The Canadian juniors were mixed even as gold picked up (Figure 12). For the Canadian juniors operating mainly domestically, New Found Gold reported drilling results, Eskay reported new targets in three areas at its VMS project and Tudor terminated net smelter return royalties on mineral claims in the Skeena District. Pure Gold closed its previously announced C$14.0mn bought deal private placement and concurrent C$17.2mn non-brokered private placement, and Probe Metals appointed Patrick Langlois as CFO and VP of Corporate Development (Figure 14). For the Canadian juniors operating mainly internationally, Rupert Resources reported drilling results from Ikkari and Heina South and Bluestone Resources issued options to officer and employees of the company. Mako reported channel samples from La Segoviana, including La Reforma, acquired surface rights for La Reforma and reported drilling results from Las Conchitas South, and Lumina Gold reported drill results from Cangrejos (Figure 15).

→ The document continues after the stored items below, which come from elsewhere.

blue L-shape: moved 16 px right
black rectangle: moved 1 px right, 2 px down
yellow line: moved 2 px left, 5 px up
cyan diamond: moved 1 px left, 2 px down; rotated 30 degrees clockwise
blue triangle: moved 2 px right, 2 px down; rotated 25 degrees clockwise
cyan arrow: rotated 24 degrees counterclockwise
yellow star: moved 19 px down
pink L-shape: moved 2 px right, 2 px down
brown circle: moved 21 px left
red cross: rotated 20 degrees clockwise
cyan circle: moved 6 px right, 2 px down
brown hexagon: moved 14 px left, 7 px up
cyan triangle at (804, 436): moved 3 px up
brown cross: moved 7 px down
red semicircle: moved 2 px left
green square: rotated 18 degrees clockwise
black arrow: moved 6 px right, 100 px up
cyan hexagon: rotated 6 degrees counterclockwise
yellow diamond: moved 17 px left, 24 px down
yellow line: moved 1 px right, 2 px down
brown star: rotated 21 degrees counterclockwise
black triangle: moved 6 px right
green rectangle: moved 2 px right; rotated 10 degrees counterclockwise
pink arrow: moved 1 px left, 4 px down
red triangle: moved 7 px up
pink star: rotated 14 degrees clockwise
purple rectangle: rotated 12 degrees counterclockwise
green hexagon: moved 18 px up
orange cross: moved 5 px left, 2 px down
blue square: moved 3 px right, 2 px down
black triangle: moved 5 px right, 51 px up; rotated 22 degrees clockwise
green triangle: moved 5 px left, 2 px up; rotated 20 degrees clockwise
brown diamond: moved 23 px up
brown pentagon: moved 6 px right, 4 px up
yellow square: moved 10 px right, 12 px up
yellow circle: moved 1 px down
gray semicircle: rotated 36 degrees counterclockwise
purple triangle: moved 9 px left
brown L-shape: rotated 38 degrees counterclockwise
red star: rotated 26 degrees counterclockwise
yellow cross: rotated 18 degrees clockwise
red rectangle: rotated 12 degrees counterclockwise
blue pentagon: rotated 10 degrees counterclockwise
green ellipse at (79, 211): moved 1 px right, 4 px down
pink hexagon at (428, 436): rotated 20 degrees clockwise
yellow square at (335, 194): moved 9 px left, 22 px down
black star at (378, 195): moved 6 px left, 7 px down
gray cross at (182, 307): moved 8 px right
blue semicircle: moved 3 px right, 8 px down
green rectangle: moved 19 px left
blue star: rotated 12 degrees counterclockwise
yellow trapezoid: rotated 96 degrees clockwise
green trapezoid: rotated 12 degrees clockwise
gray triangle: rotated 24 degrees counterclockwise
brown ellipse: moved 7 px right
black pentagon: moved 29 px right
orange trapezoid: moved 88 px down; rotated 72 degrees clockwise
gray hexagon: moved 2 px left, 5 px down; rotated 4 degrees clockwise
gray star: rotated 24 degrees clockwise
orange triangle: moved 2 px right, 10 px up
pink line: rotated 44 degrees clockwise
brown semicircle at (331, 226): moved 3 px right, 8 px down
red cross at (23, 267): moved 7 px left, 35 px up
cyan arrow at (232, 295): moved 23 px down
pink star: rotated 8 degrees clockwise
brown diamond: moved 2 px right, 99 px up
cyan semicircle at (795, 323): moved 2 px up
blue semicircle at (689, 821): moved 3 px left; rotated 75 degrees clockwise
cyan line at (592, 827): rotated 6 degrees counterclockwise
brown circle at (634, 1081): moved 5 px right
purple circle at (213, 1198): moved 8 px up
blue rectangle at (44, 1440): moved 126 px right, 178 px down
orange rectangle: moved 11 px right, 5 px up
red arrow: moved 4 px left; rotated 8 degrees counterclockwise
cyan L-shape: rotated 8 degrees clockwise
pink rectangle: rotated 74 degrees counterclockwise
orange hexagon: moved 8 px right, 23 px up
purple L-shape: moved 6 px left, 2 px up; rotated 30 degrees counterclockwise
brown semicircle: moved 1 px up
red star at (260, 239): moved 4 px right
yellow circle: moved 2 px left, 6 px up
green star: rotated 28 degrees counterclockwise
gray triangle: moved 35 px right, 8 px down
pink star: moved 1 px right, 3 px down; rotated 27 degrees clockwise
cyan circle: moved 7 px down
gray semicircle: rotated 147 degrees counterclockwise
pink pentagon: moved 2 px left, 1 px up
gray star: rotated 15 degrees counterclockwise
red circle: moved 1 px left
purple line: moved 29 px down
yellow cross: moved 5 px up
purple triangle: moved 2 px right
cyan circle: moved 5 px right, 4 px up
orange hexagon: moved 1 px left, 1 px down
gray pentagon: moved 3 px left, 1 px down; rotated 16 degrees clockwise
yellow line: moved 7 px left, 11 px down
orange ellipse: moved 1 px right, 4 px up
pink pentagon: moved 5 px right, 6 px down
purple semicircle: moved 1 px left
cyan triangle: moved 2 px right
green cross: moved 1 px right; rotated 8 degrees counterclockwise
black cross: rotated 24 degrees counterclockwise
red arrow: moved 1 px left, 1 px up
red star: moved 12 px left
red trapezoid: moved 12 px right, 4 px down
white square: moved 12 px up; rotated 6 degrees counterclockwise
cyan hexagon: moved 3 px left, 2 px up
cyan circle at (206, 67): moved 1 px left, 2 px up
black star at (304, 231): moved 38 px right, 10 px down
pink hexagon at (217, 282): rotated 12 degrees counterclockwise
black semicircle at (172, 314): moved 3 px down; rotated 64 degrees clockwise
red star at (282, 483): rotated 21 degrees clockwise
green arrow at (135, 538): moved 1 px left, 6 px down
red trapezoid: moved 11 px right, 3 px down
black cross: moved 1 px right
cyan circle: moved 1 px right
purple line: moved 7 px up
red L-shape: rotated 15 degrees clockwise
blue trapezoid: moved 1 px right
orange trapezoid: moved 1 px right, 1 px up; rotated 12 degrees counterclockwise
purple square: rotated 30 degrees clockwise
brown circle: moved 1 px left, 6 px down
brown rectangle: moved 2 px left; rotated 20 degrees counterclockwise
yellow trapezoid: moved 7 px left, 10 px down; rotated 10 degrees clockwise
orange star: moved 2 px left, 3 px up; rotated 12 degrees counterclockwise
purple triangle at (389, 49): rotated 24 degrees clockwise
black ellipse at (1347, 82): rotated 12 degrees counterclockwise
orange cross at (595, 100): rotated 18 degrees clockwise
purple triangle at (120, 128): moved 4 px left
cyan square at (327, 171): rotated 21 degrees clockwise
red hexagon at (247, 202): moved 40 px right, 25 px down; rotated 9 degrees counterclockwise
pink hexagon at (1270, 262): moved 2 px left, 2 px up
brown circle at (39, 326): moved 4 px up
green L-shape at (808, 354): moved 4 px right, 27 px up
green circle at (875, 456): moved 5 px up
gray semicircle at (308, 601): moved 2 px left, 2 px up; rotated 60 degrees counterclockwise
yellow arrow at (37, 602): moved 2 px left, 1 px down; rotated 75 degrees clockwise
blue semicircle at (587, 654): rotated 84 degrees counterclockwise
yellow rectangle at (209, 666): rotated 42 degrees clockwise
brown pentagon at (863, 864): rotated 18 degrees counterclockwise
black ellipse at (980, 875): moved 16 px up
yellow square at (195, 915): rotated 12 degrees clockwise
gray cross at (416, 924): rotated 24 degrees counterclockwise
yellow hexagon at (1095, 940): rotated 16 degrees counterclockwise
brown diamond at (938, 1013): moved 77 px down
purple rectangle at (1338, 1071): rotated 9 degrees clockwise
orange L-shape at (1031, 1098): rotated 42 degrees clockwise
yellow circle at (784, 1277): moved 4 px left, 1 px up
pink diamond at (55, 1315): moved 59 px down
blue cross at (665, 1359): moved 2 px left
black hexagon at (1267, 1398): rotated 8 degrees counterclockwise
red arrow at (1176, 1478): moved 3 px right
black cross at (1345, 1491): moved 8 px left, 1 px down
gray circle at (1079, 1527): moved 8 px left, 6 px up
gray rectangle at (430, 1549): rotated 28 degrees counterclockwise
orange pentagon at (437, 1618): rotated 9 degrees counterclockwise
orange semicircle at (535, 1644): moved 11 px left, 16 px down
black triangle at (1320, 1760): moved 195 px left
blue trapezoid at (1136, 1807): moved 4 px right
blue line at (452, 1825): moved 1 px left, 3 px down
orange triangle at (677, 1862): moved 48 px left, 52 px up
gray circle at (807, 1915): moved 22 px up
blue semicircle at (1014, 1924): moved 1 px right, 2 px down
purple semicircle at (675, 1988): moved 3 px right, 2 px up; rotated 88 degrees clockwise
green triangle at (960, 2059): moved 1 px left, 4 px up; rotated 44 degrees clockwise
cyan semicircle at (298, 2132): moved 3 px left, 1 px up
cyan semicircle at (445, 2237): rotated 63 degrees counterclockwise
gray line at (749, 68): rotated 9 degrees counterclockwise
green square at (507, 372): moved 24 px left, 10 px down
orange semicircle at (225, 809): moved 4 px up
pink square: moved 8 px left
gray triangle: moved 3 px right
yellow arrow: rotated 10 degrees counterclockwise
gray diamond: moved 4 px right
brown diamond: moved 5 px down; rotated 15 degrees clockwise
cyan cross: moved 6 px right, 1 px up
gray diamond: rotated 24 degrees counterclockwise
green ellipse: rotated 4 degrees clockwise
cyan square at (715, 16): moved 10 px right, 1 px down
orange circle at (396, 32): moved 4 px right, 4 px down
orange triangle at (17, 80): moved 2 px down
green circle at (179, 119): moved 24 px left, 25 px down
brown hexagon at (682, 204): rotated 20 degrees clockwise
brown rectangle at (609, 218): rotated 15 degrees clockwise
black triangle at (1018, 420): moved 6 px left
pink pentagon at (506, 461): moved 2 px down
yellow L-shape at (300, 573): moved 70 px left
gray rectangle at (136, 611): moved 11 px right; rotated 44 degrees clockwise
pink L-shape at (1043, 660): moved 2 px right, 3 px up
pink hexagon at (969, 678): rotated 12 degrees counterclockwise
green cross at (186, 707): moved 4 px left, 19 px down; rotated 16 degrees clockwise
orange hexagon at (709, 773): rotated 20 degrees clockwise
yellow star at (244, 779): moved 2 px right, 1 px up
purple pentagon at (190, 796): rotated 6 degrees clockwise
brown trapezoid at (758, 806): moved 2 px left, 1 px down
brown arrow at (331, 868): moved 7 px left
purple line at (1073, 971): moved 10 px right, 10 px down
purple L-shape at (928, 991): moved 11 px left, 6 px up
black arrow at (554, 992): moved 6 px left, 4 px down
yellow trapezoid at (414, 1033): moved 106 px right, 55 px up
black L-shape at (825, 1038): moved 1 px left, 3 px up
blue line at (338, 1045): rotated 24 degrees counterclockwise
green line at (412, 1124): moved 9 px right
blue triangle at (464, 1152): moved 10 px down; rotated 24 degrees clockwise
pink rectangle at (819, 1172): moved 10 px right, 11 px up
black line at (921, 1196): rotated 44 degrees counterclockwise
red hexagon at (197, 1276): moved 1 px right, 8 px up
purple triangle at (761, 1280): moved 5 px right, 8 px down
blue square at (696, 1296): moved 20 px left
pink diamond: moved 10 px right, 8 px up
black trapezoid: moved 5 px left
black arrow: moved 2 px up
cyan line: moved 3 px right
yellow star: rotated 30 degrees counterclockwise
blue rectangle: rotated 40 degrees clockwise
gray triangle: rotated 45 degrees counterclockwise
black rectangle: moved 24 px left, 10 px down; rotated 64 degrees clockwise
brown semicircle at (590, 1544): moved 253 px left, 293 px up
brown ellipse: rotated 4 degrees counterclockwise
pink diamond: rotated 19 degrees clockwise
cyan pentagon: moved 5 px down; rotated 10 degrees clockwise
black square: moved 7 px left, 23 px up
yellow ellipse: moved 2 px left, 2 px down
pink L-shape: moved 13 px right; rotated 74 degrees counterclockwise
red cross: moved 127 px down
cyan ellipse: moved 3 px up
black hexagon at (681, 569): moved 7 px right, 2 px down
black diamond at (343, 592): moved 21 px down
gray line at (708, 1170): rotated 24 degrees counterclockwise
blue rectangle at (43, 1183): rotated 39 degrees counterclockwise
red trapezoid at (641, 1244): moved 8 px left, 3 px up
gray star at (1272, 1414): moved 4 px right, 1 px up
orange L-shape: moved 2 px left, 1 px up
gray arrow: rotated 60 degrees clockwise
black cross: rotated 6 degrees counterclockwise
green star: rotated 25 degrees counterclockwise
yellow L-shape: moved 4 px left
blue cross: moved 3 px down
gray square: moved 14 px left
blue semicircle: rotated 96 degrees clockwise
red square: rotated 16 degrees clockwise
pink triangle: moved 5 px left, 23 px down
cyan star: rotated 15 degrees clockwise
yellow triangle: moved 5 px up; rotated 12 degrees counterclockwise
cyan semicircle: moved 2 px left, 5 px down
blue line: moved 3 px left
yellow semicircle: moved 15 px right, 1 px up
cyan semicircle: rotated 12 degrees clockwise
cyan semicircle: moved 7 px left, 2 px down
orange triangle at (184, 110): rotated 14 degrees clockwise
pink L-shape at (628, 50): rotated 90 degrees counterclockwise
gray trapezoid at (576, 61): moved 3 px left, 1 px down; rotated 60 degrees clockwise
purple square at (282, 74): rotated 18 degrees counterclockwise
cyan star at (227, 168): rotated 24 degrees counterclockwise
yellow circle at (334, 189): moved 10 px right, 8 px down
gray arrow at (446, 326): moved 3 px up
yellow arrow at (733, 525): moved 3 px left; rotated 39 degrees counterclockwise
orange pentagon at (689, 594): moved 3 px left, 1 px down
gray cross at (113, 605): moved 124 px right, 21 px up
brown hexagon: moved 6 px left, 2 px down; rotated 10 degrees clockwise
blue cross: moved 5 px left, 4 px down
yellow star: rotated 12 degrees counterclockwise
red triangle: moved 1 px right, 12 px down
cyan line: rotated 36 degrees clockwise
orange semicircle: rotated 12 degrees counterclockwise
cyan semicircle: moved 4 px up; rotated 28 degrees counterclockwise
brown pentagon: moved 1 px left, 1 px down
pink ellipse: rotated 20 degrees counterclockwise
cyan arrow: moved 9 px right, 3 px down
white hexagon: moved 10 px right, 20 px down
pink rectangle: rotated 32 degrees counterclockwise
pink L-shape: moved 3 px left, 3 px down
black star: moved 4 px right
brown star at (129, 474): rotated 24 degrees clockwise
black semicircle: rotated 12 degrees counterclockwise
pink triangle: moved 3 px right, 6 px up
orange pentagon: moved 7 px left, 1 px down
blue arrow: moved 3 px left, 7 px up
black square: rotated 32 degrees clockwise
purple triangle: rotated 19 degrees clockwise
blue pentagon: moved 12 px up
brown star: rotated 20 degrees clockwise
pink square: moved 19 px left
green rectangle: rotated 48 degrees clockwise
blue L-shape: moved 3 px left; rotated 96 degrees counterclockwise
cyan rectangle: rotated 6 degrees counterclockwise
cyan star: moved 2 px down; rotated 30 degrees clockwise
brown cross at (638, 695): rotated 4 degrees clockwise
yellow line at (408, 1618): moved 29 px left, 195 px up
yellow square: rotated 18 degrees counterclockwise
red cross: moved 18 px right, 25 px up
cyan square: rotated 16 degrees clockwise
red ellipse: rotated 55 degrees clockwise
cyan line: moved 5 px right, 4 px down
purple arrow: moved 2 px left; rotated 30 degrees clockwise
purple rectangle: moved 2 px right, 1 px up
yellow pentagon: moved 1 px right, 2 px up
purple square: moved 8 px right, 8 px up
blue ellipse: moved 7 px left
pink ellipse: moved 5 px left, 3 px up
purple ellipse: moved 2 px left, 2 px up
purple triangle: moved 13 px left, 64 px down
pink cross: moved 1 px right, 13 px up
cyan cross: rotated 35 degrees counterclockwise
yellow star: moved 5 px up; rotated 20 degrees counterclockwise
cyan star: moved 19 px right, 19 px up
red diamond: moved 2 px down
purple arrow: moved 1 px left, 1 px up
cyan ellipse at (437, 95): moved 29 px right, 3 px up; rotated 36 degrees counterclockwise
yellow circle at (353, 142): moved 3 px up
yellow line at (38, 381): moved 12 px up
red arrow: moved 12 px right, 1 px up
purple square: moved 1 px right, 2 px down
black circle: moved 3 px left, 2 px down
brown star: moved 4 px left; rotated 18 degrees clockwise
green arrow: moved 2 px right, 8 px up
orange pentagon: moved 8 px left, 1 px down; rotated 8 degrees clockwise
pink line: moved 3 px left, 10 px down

Disclaimer: This report is for informational use only and should not be used an alternative to the financial and legal advice of a qualified professional in business planning and investment. We do not represent that forecasts in this report will lead to a specific outcome or result, and are not liable in the event of any business action taken in whole or in part as a result of the contents of this report.